Tullivant grabbed pen and paper from the glove compartment and handed the phone to Emma. ‘Answer it. Put it on speakerphone. Follow my written instructions.’
She pressed the keys, just before the voicemail function kicked in, Tullivant thought.
‘Yes?’
‘Dr Emma Goddard?’
A man’s voice. Tullivant knew it.
He made a keep rolling gesture to Emma.
‘Yes,’ she said, her voice steady.
‘Dr Goddard, listen carefully. Don’t ask who I am or react with surprise in any way, if there’s anyone there with you. Just listen. Your life may be in danger. Are you at home at the moment? Answer simply yes or no.’
Purkiss. It meant he’d discovered Tullivant’s identity.
And suddenly Tullivant saw a solution, one that would solve the problems of Emma and Purkiss in one go.
Fifty-six
Purkiss entered Regent’s Park at the western side, just down the road from the Central Mosque. He waited until the cab driver was out of sight, then vaulted over the spiked railing and landed in the shrubbery beyond.
He felt the vastness of the 400-acre park before him, dark and silent. It was closed to the public until five a.m., which was three hours away.
The display on his phone located Dr Emma Goddard, or at least her phone, in the north-west area of the park. Vale had called in what must be the last of his favours while Purkiss had hailed a taxi and made his way into central London, ready to go wherever the signal led him. As the taxi headed down Piccadilly, Purkiss’s phone rang.

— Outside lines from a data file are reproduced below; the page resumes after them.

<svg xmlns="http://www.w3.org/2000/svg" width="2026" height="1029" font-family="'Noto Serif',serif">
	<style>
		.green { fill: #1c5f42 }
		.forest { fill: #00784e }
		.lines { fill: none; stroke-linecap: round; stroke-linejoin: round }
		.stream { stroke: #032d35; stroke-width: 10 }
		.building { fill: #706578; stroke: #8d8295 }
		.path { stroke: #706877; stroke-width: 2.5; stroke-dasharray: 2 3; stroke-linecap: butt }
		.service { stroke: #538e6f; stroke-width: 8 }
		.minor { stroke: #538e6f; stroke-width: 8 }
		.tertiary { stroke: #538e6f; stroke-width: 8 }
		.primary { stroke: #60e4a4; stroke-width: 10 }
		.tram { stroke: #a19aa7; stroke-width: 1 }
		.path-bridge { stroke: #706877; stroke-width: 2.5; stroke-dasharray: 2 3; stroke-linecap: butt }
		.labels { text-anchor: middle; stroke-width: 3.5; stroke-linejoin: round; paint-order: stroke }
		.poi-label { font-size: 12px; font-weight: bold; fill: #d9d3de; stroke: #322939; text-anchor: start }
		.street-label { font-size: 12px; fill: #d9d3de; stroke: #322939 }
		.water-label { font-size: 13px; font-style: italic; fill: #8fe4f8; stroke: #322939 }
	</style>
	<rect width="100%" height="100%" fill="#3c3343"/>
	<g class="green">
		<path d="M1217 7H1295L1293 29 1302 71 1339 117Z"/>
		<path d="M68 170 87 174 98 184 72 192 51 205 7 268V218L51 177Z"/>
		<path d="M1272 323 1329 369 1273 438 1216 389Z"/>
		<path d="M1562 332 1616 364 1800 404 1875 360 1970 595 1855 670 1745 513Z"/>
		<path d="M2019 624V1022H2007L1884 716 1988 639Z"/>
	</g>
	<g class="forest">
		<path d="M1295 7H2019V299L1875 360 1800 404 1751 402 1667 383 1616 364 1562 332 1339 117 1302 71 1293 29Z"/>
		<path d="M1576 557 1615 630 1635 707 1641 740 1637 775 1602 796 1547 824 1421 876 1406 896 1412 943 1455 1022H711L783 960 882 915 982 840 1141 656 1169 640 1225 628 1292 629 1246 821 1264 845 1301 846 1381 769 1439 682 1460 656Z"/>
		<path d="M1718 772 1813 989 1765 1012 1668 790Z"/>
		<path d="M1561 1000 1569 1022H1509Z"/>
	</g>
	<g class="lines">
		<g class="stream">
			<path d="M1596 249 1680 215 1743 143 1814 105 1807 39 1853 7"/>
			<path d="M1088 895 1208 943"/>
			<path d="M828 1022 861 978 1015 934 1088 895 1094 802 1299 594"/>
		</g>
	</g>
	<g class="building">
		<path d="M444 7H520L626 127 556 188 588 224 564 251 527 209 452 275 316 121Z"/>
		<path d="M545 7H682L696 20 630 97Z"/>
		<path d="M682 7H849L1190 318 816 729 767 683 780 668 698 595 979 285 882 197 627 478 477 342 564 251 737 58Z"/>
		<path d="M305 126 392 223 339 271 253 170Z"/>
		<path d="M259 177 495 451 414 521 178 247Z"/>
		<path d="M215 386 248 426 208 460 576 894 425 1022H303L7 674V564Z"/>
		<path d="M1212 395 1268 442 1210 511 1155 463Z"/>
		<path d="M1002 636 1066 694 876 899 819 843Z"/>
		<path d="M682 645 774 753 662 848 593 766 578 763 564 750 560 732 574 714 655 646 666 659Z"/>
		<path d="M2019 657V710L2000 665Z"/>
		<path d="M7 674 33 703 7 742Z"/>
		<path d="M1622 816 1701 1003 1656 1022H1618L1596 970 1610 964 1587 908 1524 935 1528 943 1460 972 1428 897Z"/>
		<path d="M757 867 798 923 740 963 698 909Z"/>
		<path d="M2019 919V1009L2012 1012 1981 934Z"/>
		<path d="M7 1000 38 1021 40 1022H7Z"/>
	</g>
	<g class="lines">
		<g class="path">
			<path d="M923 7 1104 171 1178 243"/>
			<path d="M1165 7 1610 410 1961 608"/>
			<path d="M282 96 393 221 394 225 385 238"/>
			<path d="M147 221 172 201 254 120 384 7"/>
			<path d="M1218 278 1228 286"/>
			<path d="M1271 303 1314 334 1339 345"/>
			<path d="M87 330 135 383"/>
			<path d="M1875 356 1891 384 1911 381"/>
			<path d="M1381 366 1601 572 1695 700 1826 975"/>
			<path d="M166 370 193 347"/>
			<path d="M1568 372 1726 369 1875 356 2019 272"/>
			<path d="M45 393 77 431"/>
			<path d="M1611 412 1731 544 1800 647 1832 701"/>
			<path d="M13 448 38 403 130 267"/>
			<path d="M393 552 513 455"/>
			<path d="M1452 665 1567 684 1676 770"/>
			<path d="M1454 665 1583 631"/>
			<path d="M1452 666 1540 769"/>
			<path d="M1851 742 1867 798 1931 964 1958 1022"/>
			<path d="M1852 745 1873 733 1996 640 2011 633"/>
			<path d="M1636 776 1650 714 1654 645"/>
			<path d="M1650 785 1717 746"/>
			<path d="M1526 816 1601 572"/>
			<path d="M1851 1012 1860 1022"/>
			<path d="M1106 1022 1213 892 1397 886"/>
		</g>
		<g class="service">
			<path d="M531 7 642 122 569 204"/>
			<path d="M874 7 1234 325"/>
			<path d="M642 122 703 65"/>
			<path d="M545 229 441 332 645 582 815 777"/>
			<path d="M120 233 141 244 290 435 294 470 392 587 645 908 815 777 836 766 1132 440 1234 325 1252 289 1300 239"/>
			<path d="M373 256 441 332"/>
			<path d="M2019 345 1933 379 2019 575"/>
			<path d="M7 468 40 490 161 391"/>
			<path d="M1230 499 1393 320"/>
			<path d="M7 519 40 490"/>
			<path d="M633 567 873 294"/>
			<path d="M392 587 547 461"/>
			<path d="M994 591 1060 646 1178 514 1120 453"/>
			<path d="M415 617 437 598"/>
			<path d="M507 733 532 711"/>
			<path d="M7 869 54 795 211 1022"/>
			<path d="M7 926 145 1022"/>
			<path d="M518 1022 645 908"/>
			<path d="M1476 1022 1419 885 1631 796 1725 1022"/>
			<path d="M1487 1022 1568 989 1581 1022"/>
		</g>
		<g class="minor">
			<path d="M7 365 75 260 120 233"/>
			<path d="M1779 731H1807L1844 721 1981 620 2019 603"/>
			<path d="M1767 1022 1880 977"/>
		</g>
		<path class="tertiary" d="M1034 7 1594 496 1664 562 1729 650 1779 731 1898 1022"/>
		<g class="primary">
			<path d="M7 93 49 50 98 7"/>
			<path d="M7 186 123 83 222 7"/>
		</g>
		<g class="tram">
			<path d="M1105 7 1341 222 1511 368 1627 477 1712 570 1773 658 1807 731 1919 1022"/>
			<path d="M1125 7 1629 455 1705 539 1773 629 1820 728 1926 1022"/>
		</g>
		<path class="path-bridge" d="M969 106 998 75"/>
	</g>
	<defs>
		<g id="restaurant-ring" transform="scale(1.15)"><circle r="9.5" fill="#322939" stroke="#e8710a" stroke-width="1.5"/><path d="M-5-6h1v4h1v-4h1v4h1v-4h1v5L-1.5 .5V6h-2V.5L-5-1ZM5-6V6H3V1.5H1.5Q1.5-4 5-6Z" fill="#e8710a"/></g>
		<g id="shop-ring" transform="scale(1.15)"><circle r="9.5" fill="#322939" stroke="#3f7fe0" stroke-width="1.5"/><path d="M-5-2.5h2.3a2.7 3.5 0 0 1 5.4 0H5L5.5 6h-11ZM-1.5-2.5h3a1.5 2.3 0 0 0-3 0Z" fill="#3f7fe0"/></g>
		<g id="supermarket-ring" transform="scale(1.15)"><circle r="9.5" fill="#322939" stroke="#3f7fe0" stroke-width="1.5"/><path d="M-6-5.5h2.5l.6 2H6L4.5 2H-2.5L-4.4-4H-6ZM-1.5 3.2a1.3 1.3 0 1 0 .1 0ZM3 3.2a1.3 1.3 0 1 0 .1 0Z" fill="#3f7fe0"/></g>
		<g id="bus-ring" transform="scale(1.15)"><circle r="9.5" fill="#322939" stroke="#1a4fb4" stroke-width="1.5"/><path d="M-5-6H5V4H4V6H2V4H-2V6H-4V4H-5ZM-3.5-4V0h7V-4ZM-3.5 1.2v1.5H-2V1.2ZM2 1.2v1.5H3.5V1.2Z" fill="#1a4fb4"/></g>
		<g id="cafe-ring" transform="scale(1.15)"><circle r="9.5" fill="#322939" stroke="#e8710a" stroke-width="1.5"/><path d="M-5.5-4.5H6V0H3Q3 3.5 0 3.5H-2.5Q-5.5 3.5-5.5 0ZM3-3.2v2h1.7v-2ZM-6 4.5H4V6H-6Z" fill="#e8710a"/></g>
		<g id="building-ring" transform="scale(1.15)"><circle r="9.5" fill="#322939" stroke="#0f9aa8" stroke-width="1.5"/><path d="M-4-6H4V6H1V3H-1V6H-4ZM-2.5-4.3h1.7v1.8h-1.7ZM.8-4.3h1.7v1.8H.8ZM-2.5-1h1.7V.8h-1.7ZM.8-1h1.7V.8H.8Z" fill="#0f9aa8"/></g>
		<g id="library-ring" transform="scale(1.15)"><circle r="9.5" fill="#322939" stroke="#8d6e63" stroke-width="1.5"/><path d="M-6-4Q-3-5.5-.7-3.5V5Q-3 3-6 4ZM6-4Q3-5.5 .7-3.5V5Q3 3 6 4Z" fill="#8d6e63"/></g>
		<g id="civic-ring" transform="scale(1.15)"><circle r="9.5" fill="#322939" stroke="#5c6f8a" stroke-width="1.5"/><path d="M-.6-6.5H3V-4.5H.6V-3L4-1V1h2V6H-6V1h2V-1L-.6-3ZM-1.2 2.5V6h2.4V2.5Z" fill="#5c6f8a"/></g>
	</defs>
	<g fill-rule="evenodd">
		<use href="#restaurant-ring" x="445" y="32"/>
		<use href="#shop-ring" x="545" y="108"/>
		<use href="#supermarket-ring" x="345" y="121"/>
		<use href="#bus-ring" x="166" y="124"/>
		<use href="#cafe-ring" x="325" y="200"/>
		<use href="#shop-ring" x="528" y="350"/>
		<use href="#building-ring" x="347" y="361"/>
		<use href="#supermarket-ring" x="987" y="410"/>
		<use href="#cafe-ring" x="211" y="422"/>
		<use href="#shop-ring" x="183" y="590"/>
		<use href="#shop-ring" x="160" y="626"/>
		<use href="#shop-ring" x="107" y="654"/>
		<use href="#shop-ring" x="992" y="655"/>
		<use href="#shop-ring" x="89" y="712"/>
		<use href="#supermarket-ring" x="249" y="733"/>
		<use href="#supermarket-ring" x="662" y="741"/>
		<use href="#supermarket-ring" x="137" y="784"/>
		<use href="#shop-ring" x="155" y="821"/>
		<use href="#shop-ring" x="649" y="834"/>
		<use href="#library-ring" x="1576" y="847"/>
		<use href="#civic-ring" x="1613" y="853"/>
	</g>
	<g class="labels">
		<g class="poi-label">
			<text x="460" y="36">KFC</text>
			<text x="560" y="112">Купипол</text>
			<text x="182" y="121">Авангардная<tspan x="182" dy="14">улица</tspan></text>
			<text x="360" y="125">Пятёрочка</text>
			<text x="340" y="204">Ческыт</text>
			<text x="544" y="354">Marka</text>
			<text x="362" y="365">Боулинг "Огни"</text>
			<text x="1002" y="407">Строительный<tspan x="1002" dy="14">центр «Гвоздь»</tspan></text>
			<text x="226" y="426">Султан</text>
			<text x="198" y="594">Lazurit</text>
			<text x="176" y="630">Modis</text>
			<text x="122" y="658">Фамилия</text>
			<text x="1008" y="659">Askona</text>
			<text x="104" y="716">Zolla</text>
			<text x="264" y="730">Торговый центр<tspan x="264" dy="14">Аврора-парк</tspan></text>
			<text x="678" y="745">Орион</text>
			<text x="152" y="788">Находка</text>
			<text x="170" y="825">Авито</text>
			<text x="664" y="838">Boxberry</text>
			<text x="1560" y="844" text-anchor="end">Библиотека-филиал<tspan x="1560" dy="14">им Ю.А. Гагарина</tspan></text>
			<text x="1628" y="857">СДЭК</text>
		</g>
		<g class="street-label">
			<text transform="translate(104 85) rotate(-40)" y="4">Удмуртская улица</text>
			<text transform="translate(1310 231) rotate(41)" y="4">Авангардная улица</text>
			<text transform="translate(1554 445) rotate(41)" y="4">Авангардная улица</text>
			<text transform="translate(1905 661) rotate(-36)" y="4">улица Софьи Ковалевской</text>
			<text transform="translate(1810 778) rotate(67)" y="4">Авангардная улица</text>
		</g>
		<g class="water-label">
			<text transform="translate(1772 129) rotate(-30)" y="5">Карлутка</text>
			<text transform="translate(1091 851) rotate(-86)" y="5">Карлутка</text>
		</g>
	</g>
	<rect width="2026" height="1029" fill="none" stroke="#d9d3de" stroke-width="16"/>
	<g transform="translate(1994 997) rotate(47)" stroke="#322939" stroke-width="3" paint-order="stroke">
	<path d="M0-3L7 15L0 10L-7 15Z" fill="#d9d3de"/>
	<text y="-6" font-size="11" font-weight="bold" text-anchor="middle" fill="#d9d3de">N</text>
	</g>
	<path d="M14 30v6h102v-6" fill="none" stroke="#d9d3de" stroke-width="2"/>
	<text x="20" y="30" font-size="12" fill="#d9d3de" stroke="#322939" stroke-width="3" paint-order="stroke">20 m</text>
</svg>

‘They’ve got a lock,’ he said.
Purkiss switched to the relevant display. The pulsating dot was moving slowly to the north. Purkiss instructed the driver, his eyes on the display. After a few minutes the dot stopped, and remained stationary as it had done ever since. In Regent’s Park.
Purkiss knew it was a set up. Tullivant had his wife, Emma Goddard, captive, and had been listening in when Purkiss called. Tullivant knew Purkiss was on to him, and would put a trace on Goddard’s phone. And so he was leading him into a trap.
Without knowing exactly what he was heading into, Purkiss understood nevertheless why Tullivant had chosen this particular location. Regent’s Park was large enough that it would be next to impossible to cordon off, should Purkiss call in the police. There would be plenty of escape routes if things went wrong.
En route in the taxi, Purkiss made three calls. The third was to Kasabian.
She answered at once, as if she’d been expecting him. ‘Yes.’
‘It’s Purkiss.’
If she was surprised that he was calling her directly rather than having Vale do so as normal, she didn’t show it. ‘What have you got?’
‘The gunman — Jokerman — is Brian Tullivant, a former captain in the Paras. He’s got his wife hostage in Regent’s Park. I’m heading there now.’
‘What? Start at the — ’
‘I’ll explain later,’ Purkiss cut in. ‘I need you to keep back. Don’t send anyone in, not Special Branch, not an armed response unit. Tullivant wants me. I’ve figured him out, and he knows it. He’s using his wife as bait. He knows I know that he’ll kill her if anyone else but me shows up. Understood?’